Cuando en Colombia el asunto llegó a la Corte Constitucional, este alto tribunal fijó jurisprudencia permitiendo la actividad taurina, pero indicó que solo se podría adelantar donde siempre ha existido, aunque moduló su fallo dando lugar a un desmonte paulatino.

La decisión política de Petro, según se ha conocido, es meterle política a los toros y convocar a una consulta para que el pueblo bogotano decida. Sus detractores dicen que no es aconsejable tratar el tema por esa vía y le han pedido que respete a las minorías que gustan de la tauromaquia. (Entre esas minorías se encuentra buena parte del alto Gobierno: cinco ministros estuvieron en la corrida del domingo.) Va emergiendo, entonces, que no será fácil para Petro eliminar de un plumazo la fiesta brava o, incluso, despojarla del sacrificio del toro, pues la esencia de las corridas, su emoción, como lo proclaman los taurófilos, está en el momento de la estocada, cuando el diestro hunde su estilete en el lomo del animal.

Por ahora, Petro le ha puesto una banderilla a la Santamaría quitándole el respaldo económico del Distrito Capital. Pero va a seguir pesando –en medio de las audaces pretensiones revolucionarias de Petro– la fuerza de la tradición.

Lo esencial del debate es que una práctica, por el solo hecho de portar la bandera de ‘tradicional’, no está exenta de ser revisada, a la luz de emergentes modelos de pensamiento.
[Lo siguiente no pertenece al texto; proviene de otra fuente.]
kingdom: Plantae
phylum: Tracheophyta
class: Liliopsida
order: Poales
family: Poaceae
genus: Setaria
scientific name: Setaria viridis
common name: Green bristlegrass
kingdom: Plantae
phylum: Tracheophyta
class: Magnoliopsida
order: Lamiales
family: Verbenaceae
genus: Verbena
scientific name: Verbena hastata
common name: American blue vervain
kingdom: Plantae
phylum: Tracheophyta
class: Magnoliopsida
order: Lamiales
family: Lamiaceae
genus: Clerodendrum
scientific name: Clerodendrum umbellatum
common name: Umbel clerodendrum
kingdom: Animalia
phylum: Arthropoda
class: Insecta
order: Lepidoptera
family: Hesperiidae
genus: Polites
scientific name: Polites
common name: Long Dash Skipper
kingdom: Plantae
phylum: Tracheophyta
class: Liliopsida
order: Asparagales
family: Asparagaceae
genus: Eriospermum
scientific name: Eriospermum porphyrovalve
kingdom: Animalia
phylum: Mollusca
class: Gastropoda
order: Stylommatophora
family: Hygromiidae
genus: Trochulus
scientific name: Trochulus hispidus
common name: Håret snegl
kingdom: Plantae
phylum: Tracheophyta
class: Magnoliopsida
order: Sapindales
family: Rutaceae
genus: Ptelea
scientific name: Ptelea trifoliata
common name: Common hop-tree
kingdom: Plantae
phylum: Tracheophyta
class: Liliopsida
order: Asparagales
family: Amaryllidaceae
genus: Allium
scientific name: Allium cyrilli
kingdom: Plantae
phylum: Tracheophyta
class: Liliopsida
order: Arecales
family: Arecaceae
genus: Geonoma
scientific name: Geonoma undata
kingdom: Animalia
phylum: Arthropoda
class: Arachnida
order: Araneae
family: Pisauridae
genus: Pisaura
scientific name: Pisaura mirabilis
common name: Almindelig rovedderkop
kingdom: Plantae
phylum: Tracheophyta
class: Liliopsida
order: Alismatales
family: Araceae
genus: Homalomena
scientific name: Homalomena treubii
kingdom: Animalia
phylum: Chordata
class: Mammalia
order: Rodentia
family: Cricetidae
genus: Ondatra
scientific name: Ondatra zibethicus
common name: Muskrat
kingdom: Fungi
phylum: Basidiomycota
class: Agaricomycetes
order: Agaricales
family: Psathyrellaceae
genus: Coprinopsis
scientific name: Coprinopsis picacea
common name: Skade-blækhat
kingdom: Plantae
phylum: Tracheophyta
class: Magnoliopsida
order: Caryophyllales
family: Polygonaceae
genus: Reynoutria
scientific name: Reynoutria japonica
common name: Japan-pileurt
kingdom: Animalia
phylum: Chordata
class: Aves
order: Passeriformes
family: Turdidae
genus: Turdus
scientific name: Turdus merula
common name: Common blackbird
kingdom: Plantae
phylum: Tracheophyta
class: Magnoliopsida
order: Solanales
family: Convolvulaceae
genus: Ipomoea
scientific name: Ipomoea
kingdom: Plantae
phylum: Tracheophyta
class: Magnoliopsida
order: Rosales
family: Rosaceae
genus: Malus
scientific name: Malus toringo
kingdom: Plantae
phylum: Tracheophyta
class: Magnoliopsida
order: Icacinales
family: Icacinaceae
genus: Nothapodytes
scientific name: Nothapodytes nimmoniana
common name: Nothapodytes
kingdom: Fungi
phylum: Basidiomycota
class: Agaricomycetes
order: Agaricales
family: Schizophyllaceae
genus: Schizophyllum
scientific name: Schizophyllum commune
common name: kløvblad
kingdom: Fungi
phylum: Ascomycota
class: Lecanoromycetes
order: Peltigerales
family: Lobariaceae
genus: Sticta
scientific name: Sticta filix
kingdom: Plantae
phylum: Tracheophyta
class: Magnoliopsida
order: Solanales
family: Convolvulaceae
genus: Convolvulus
Y si el ser humano de la modernidad ha decidido tener vínculos más estrechos y cordiales con la madre natura, tendríamos que a futuro el desmonte de cualquier actividad que ritualice o celebre el sufrimiento de un ser viviente, llámese fiesta brava, corralejas o coleo, va quedando como única opción, algo que como medio progresista apoyamos con entusiasmo.

Es en este escenario, y no en el del populismo, el proselitismo político y la lucha de clases, donde debe darse el verdadero debate al respecto.